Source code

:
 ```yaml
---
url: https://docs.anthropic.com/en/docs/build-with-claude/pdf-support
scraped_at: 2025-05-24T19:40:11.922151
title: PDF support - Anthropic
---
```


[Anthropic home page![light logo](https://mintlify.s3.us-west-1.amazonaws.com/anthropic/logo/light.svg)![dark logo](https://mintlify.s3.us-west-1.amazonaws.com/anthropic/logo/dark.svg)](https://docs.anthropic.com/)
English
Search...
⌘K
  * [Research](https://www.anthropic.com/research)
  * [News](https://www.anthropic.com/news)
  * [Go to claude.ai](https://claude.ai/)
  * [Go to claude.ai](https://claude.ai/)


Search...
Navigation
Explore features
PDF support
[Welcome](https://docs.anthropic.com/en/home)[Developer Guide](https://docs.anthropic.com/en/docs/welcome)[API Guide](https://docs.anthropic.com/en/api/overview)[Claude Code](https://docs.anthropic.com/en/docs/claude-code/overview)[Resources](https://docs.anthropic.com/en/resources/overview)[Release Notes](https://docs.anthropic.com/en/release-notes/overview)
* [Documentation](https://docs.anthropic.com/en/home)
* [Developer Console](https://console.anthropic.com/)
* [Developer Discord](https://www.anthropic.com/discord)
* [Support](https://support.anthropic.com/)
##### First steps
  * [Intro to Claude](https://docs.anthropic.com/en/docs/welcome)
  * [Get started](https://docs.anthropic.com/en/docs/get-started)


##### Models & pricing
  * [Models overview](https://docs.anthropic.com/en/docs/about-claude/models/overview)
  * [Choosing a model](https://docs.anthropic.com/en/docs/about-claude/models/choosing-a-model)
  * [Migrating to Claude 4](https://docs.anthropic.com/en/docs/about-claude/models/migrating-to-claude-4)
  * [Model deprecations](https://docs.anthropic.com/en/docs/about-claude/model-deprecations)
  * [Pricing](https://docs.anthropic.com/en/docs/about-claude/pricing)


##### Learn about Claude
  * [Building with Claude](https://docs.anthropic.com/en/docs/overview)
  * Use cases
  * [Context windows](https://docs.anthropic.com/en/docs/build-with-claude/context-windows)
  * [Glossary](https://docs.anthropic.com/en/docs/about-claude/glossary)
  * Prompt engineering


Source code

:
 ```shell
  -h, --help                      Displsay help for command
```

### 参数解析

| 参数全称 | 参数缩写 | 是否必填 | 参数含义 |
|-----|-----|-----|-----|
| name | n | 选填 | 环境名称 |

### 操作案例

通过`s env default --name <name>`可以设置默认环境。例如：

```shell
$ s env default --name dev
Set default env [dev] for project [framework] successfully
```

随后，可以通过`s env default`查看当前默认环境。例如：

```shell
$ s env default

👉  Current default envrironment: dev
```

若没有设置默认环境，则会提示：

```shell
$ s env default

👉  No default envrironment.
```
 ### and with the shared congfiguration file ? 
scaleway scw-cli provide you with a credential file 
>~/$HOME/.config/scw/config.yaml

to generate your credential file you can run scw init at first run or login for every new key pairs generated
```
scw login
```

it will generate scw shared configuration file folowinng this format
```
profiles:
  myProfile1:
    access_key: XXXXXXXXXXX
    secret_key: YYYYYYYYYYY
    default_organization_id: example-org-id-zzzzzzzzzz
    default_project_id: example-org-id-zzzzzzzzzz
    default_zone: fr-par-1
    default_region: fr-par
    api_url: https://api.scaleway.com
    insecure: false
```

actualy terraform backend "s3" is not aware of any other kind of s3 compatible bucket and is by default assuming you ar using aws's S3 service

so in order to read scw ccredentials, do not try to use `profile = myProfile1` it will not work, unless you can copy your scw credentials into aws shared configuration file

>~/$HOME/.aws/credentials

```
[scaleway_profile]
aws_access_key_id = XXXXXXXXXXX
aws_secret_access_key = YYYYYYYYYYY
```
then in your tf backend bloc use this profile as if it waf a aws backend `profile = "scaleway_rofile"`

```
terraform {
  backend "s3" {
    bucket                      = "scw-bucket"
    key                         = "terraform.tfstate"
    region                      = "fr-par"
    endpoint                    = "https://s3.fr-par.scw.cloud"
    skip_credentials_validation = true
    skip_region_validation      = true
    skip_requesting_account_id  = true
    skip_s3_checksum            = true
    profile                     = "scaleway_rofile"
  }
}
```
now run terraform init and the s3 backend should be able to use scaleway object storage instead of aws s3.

◆ Exercise ◆
Number of lines with the string "overview" in the data above: report this figure and nothing more.

◆ Solved exercise ◆
3